Dataset records Block Start

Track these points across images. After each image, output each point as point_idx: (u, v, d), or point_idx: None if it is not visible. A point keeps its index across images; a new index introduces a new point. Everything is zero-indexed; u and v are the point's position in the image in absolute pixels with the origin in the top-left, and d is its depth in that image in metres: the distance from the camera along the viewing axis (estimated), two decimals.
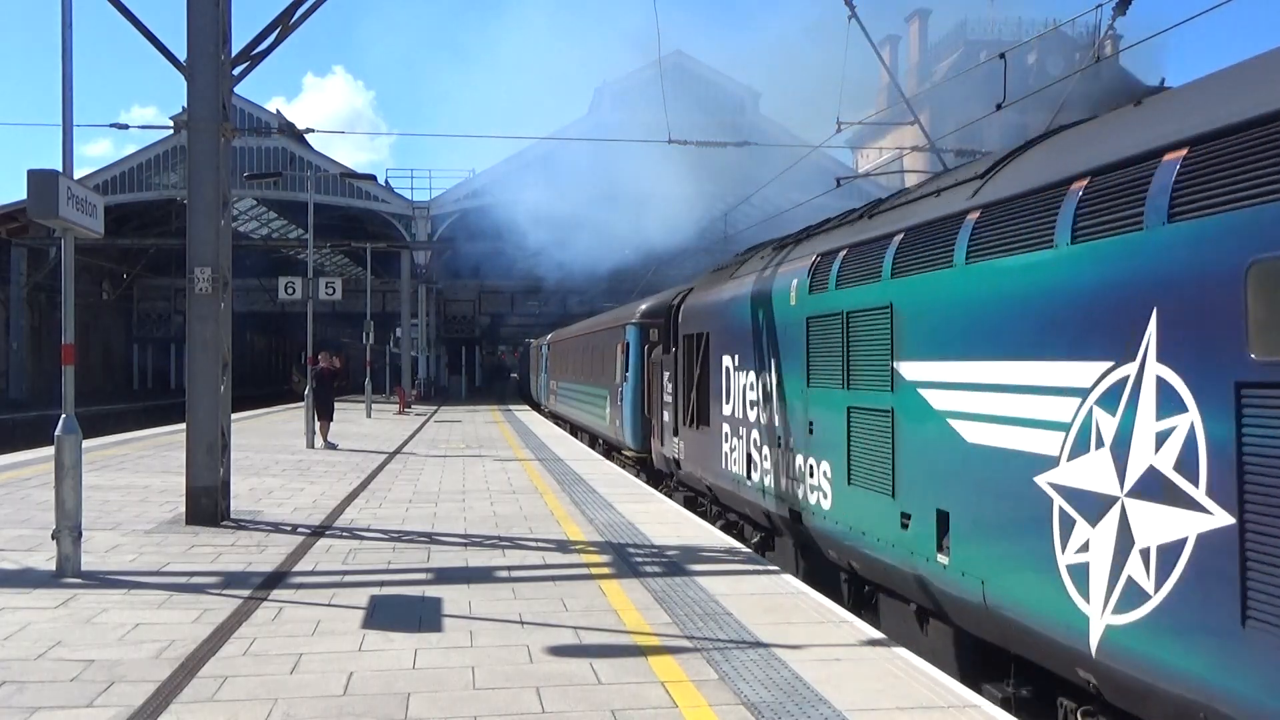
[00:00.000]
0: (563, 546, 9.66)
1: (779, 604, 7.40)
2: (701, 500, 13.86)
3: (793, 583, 8.18)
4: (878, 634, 6.74)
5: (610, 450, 22.05)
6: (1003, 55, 13.73)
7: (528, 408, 42.46)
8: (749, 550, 9.91)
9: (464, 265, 58.85)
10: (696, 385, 12.87)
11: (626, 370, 19.40)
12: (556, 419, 33.91)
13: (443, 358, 57.38)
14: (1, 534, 9.81)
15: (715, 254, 51.37)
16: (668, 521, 11.28)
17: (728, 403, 11.38)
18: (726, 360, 11.44)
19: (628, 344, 19.56)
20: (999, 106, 13.84)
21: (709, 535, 10.51)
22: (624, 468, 18.77)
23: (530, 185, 48.12)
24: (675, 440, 14.38)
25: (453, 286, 59.99)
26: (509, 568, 8.69)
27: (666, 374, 15.30)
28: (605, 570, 8.58)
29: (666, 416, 15.23)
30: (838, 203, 48.63)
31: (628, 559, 9.09)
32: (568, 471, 16.51)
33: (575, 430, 28.53)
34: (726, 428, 11.42)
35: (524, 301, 63.96)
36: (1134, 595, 4.58)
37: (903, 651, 6.28)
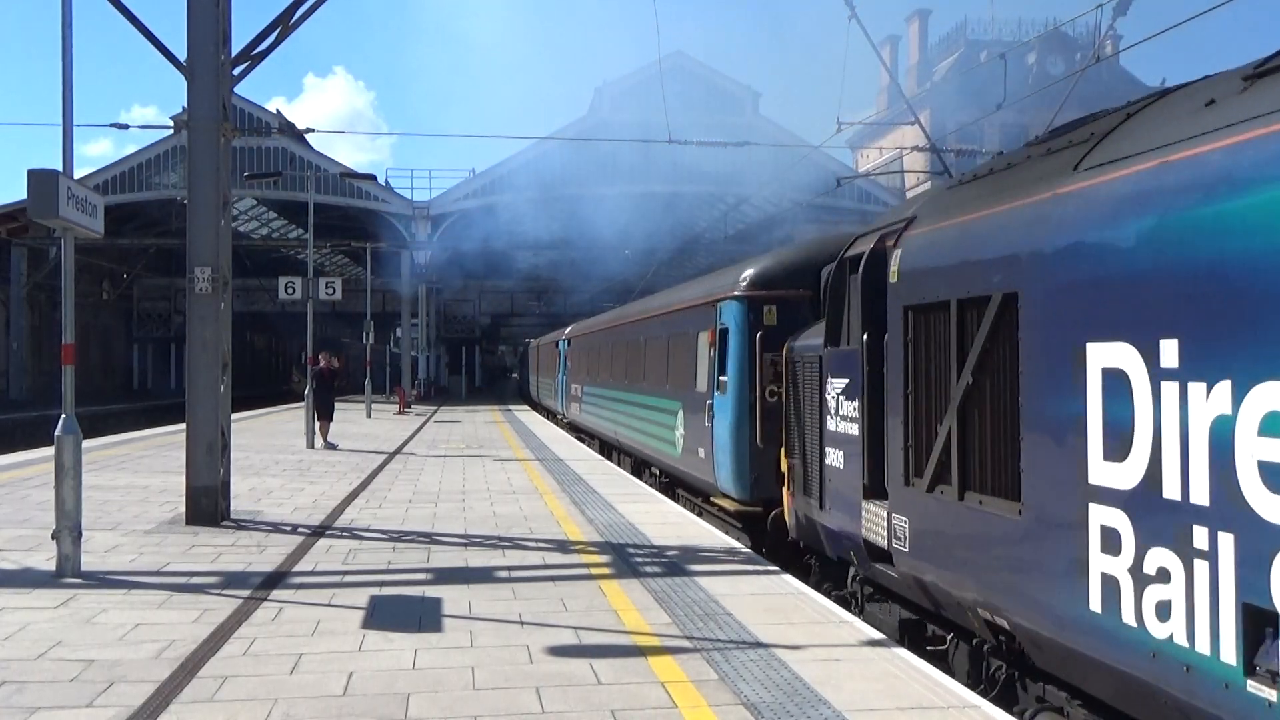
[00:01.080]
0: (563, 547, 9.67)
1: (779, 604, 7.40)
2: (937, 631, 6.98)
3: (793, 583, 8.17)
4: (878, 634, 6.74)
5: (673, 486, 15.41)
6: (1003, 56, 13.77)
7: (527, 408, 42.49)
8: (749, 550, 9.90)
9: (464, 265, 58.93)
10: (960, 407, 6.00)
11: (722, 373, 12.14)
12: (579, 433, 26.70)
13: (443, 358, 57.41)
14: (1, 534, 9.81)
15: (716, 253, 51.49)
16: (668, 522, 11.28)
17: (1168, 461, 4.25)
18: (1124, 355, 4.51)
19: (724, 330, 12.22)
20: (999, 106, 13.88)
21: (709, 536, 10.51)
22: (700, 515, 12.99)
23: (530, 186, 48.18)
24: (872, 509, 7.28)
25: (453, 286, 60.04)
26: (509, 568, 8.69)
27: (838, 383, 8.12)
28: (605, 571, 8.58)
29: (836, 459, 8.12)
30: (839, 203, 48.32)
31: (628, 559, 9.09)
32: (567, 472, 16.51)
33: (608, 449, 21.83)
34: (1148, 526, 4.36)
35: (524, 301, 64.06)
36: None
37: (902, 651, 6.28)
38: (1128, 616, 4.44)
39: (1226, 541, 3.94)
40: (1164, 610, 4.24)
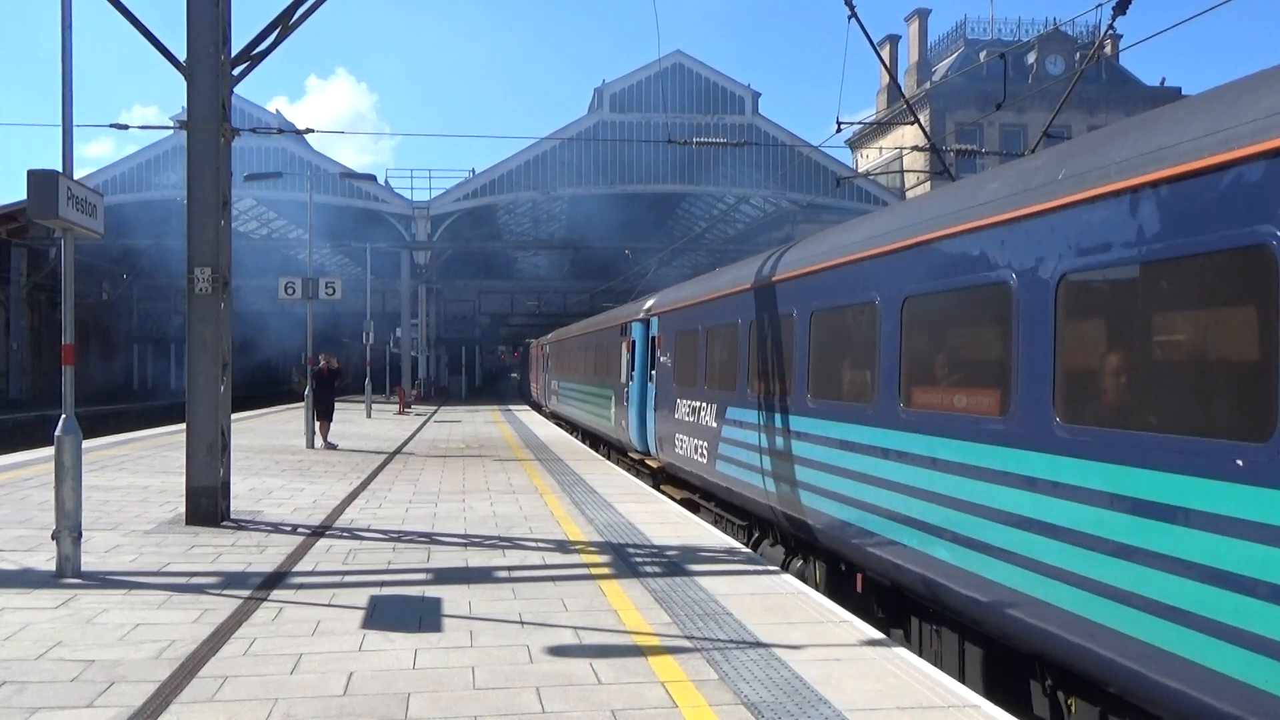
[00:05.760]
0: (563, 546, 9.67)
1: (779, 604, 7.40)
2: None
3: (793, 583, 8.18)
4: (878, 634, 6.74)
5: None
6: (1003, 55, 13.75)
7: (527, 408, 42.50)
8: (749, 550, 9.91)
9: (464, 265, 58.85)
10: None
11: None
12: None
13: (443, 358, 57.39)
14: (1, 534, 9.81)
15: (716, 254, 51.46)
16: (668, 521, 11.28)
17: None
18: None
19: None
20: (998, 106, 13.86)
21: (709, 535, 10.51)
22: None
23: (529, 185, 48.15)
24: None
25: (453, 286, 59.96)
26: (509, 568, 8.69)
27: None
28: (605, 570, 8.58)
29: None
30: (838, 203, 48.31)
31: (627, 559, 9.09)
32: (567, 471, 16.51)
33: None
34: None
35: (524, 301, 64.04)
36: None
37: (902, 651, 6.28)
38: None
39: None
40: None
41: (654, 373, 16.06)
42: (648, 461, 17.10)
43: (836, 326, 8.53)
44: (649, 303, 17.54)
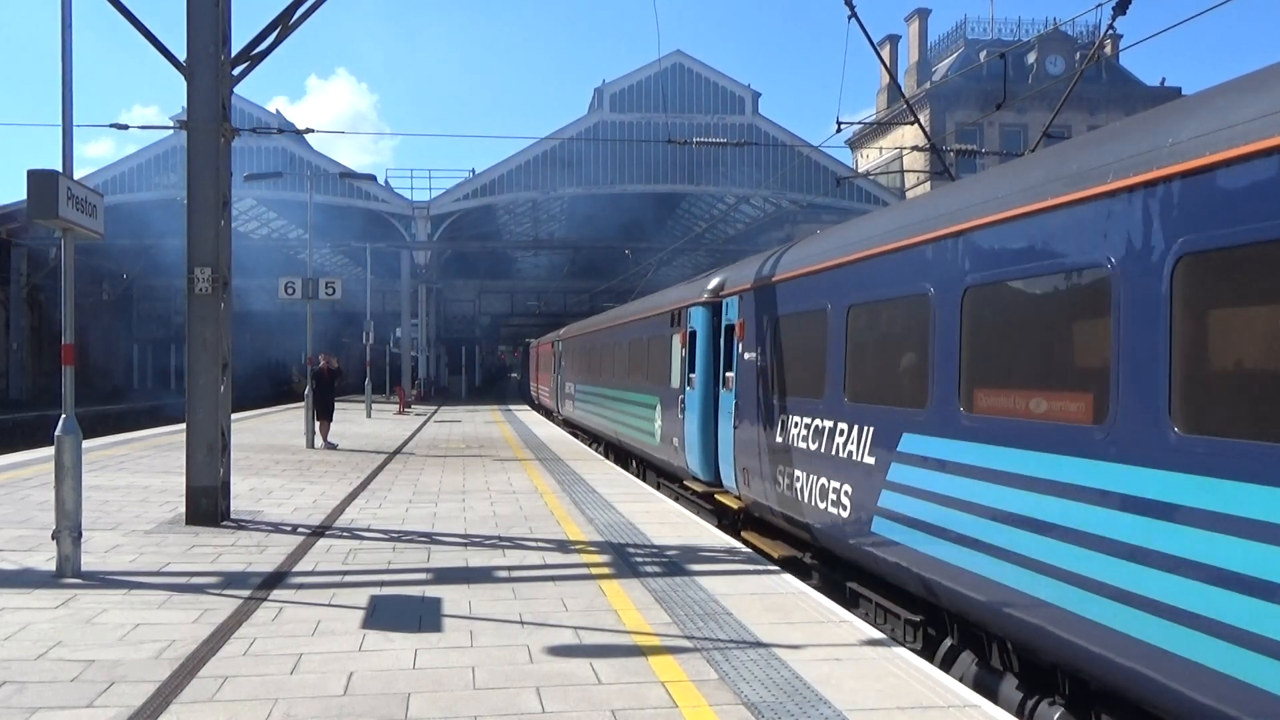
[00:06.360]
0: (563, 546, 9.67)
1: (779, 604, 7.40)
2: None
3: (793, 583, 8.18)
4: (878, 634, 6.74)
5: None
6: (1003, 55, 13.76)
7: (527, 407, 42.51)
8: (749, 550, 9.90)
9: (464, 265, 58.84)
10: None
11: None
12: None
13: (443, 358, 57.39)
14: (1, 534, 9.81)
15: (716, 254, 51.46)
16: (668, 522, 11.28)
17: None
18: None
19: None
20: (998, 106, 13.86)
21: (709, 535, 10.51)
22: None
23: (529, 185, 48.15)
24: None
25: (453, 286, 59.95)
26: (509, 568, 8.69)
27: None
28: (605, 570, 8.58)
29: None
30: (837, 203, 48.27)
31: (628, 559, 9.09)
32: (567, 471, 16.52)
33: None
34: None
35: (524, 301, 64.06)
36: None
37: (903, 651, 6.28)
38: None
39: None
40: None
41: (730, 375, 11.90)
42: (719, 497, 12.49)
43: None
44: (716, 280, 13.14)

Dataset records Block End

*Your objective*:
Except for the pictures, please retype the listing above exactly.

*Answer space*:
Track these points across images. After each image, output each point as point_idx: (u, v, d), or point_idx: None if it is not visible. A point keeps its index across images; a new index introduces a new point. Everything is zero-indexed; u and v are the point's position in the image in absolute pixels with the origin in the top-left, and d is its depth in that image in metres: the distance from the camera along the viewing axis (estimated), two decimals.
[00:00.000]
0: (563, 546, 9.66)
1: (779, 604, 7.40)
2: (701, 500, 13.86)
3: (793, 583, 8.18)
4: (878, 634, 6.74)
5: (610, 450, 22.05)
6: (1003, 55, 13.73)
7: (528, 408, 42.46)
8: (749, 550, 9.91)
9: (464, 265, 58.85)
10: (696, 385, 12.87)
11: (626, 370, 19.40)
12: (556, 419, 33.91)
13: (443, 358, 57.38)
14: (1, 534, 9.81)
15: (715, 254, 51.37)
16: (668, 521, 11.28)
17: (728, 403, 11.38)
18: (726, 360, 11.44)
19: (628, 344, 19.56)
20: (999, 106, 13.84)
21: (709, 535, 10.51)
22: (624, 468, 18.77)
23: (530, 185, 48.12)
24: (675, 440, 14.38)
25: (453, 286, 59.99)
26: (509, 568, 8.69)
27: (666, 374, 15.30)
28: (605, 570, 8.58)
29: (666, 416, 15.23)
30: (838, 203, 48.63)
31: (628, 559, 9.09)
32: (568, 471, 16.51)
33: (575, 430, 28.53)
34: (726, 428, 11.42)
35: (524, 301, 63.96)
36: (1134, 595, 4.58)
37: (903, 651, 6.28)
[00:01.080]
0: (563, 547, 9.67)
1: (779, 604, 7.40)
2: (937, 631, 6.98)
3: (793, 583, 8.17)
4: (878, 634, 6.74)
5: (673, 486, 15.41)
6: (1003, 56, 13.77)
7: (527, 408, 42.49)
8: (749, 550, 9.90)
9: (464, 265, 58.93)
10: (960, 407, 6.00)
11: (722, 373, 12.14)
12: (579, 433, 26.70)
13: (443, 358, 57.41)
14: (1, 534, 9.81)
15: (716, 253, 51.49)
16: (668, 522, 11.28)
17: (1168, 461, 4.25)
18: (1124, 355, 4.51)
19: (724, 330, 12.22)
20: (999, 106, 13.88)
21: (709, 536, 10.51)
22: (700, 515, 12.99)
23: (530, 186, 48.18)
24: (872, 509, 7.28)
25: (453, 286, 60.04)
26: (509, 568, 8.69)
27: (838, 383, 8.12)
28: (605, 571, 8.58)
29: (836, 459, 8.12)
30: (839, 203, 48.32)
31: (628, 559, 9.09)
32: (567, 472, 16.51)
33: (608, 449, 21.83)
34: (1148, 526, 4.36)
35: (524, 301, 64.06)
36: None
37: (902, 651, 6.28)
38: (1128, 616, 4.44)
39: (1226, 541, 3.94)
40: (1164, 610, 4.24)
[00:05.760]
0: (563, 546, 9.67)
1: (779, 604, 7.40)
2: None
3: (793, 583, 8.18)
4: (878, 634, 6.74)
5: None
6: (1003, 55, 13.75)
7: (527, 408, 42.50)
8: (749, 550, 9.91)
9: (464, 265, 58.85)
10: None
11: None
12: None
13: (443, 358, 57.39)
14: (1, 534, 9.81)
15: (716, 254, 51.46)
16: (668, 521, 11.28)
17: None
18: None
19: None
20: (998, 106, 13.86)
21: (709, 535, 10.51)
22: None
23: (529, 185, 48.15)
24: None
25: (453, 286, 59.96)
26: (509, 568, 8.69)
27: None
28: (605, 570, 8.58)
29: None
30: (838, 203, 48.31)
31: (627, 559, 9.09)
32: (567, 471, 16.51)
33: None
34: None
35: (524, 301, 64.04)
36: None
37: (902, 651, 6.28)
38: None
39: None
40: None
41: (654, 373, 16.06)
42: (648, 461, 17.10)
43: (836, 326, 8.53)
44: (649, 303, 17.54)
[00:06.360]
0: (563, 546, 9.67)
1: (779, 604, 7.40)
2: None
3: (793, 583, 8.18)
4: (878, 634, 6.74)
5: None
6: (1003, 55, 13.76)
7: (527, 407, 42.51)
8: (749, 550, 9.90)
9: (464, 265, 58.84)
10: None
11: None
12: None
13: (443, 358, 57.39)
14: (1, 534, 9.81)
15: (716, 254, 51.46)
16: (668, 522, 11.28)
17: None
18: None
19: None
20: (998, 106, 13.86)
21: (709, 535, 10.51)
22: None
23: (529, 185, 48.15)
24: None
25: (453, 286, 59.95)
26: (509, 568, 8.69)
27: None
28: (605, 570, 8.58)
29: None
30: (837, 203, 48.27)
31: (628, 559, 9.09)
32: (567, 471, 16.52)
33: None
34: None
35: (524, 301, 64.06)
36: None
37: (903, 651, 6.28)
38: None
39: None
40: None
41: (730, 375, 11.90)
42: (719, 497, 12.49)
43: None
44: (716, 280, 13.14)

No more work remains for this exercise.